Growing up in Pittsburgh, he’d visit the Heinz food factory. His public breakthrough came with his reproduction paintings of Campbell Soup labels, Coca Cola bottles, and Brillo box sculptures, art replications of industrial products.
While doing these works, he learned the silkscreen production process, which he used the rest of his life. Initial works consisted of black and white photographs of news and popular culture screened with various colors. Most interesting, while the Coke bottle and soup label paintings were precise replicas, the numerous silkscreens productions of any specific subject were all a little different, one might say organic.

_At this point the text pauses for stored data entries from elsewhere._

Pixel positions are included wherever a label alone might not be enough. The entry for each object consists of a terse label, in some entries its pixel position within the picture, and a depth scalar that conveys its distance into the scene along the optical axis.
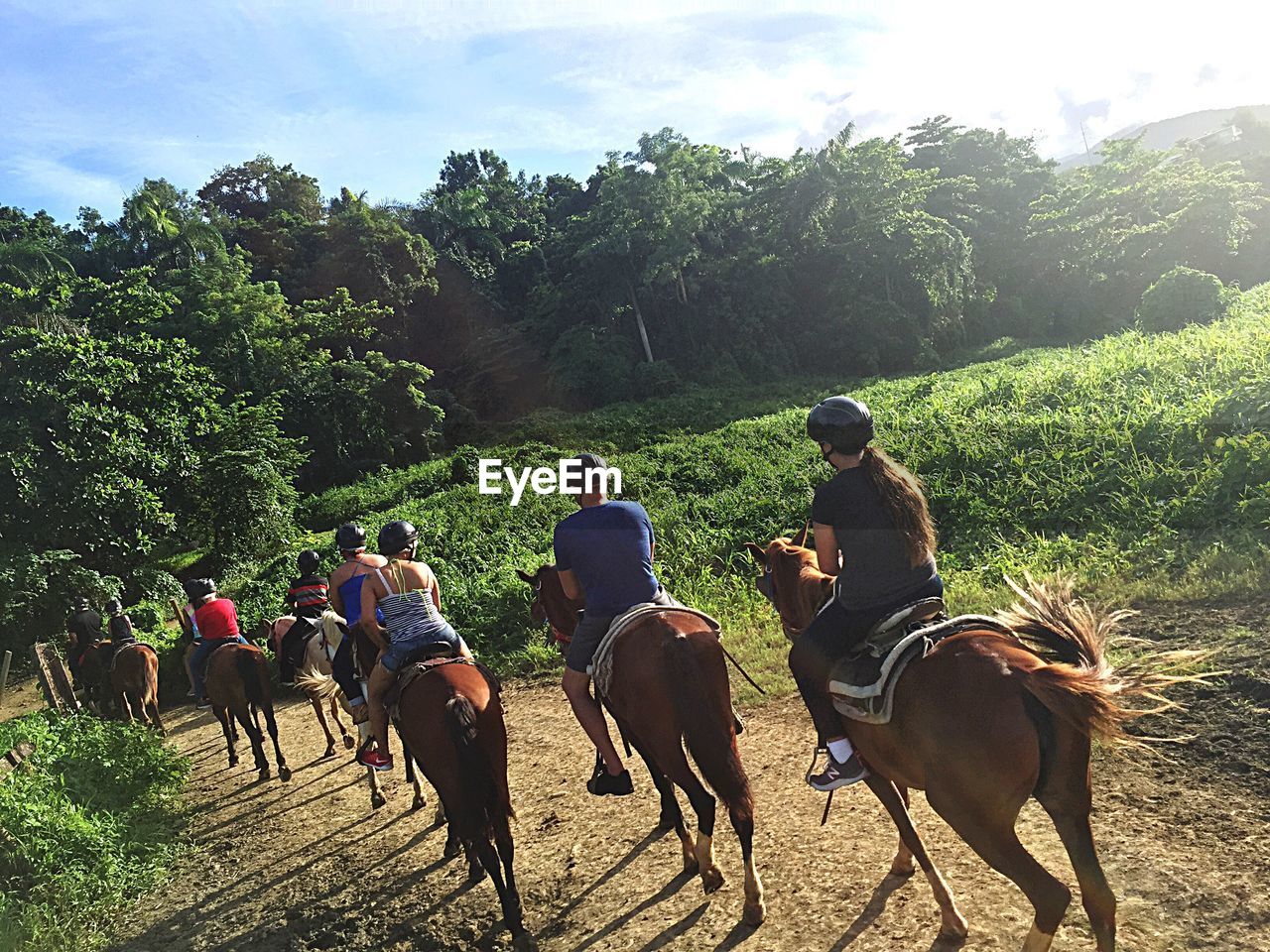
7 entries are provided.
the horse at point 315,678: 7.82
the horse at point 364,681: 6.23
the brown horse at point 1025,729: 3.10
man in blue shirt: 5.11
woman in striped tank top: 5.38
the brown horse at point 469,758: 4.71
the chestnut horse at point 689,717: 4.34
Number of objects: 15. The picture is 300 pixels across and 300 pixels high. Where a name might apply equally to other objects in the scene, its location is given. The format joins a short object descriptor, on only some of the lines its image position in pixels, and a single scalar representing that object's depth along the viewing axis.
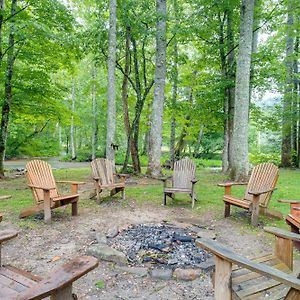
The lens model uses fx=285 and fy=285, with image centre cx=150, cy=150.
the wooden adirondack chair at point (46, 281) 1.33
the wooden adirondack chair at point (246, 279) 1.50
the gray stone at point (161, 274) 2.79
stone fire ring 2.80
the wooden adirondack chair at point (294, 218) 3.12
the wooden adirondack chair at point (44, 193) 4.29
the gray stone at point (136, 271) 2.85
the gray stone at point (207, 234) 3.84
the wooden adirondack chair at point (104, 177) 5.60
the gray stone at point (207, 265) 2.93
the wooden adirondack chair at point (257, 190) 4.30
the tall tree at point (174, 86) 10.91
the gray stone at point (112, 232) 3.80
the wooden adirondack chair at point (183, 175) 5.82
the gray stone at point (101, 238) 3.61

At the time, much of this work was dismissed derogatorily as “Pop,” not really art. Maybe their greatest offense was the works’ inherent questioning of the long accepted value of virtuosity of technique as art. Is there anything more technically skilled than a machine stamping out the exact same product?
Many of Warhol's works are better appreciated looking at them together. You can better sense their repetitive mass industrial nature aside their individuality. Most striking is their semblance to that great cultural definer of the industrial era, film. Many of his works resemble snippets of film, a half dozen or dozen frames each of slightly varying colors and shades. These works clearly demonstrate one of Warhol's first influences, Walt Disney’s animations. Afterwards, he spent a few years making movies, years later amusingly commenting on the movies, “They're better to talk about than watch.”
His studio in the 1960s was dubbed The Factory, a former hat manufacturing space in Manhattan. It was literally an open house, a democratic forum, where upper eastside socialites, the latest mass produced media celebrities, models, business people, and downtown down and out druggies mingled and lingered, opera the ambient music.
Warhol dabbled in music, rock and roll music, which is best defined as the first mass produced electric music. He produced the first Velvet Underground album, electric it is. The Velvet's main song writer, Lou Reed said, Andy's production consisted of being in the studio so when the record company people complained, wanting to change the grating sounds they were hearing, Warhol would answer, “Oh no, that's great.”
In the 1970s, Warhol turned to the oldest artist money making scheme, portraits of the rich and famous.
The repetition in Warhol’s works is obviously industrial, less obvious, though still very much so, Catholic, for which repetition is essential too. In The Factory, work was the main mantra, again an essential ethos of both. Warhol's art and life betray a certain democratic aesthetic. He thought the world would be a much better place if everyone looked the same – industrial democracy.
A decade before he died, he was asked if he believed in the American Dream, which Warhol was the definition. He replied, “I don’t, but I think we can make some money out of it.” No artist ever better represented the era they lived.